Work to be completed: Retype the entries below word for word, leaving out every picture.
■ ■ ■
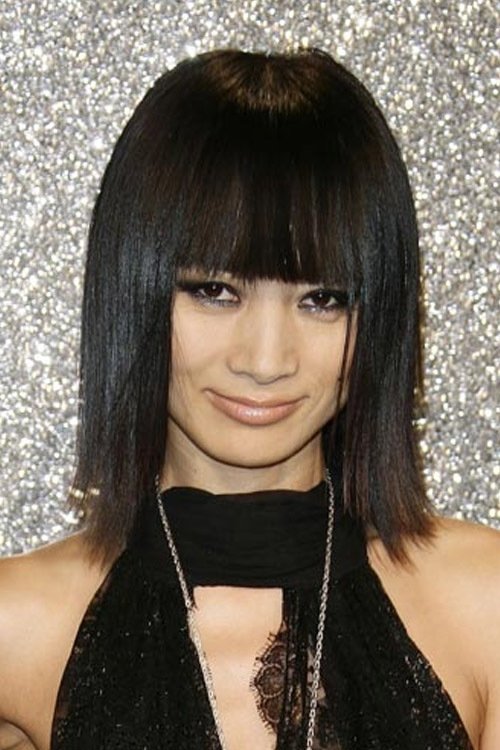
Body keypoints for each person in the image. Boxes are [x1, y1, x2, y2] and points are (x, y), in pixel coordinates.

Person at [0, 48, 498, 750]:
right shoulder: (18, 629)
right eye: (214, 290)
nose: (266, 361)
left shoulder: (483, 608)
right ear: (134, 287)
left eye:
■ ■ ■
Your solution:
Body keypoints for each person in the image. Boxes are [x1, y1, x2, y2] and points are (x, y), in pixel coordinates.

Person at [0, 48, 498, 750]:
right shoulder: (18, 629)
right eye: (214, 290)
nose: (266, 361)
left shoulder: (483, 608)
right ear: (134, 287)
left eye:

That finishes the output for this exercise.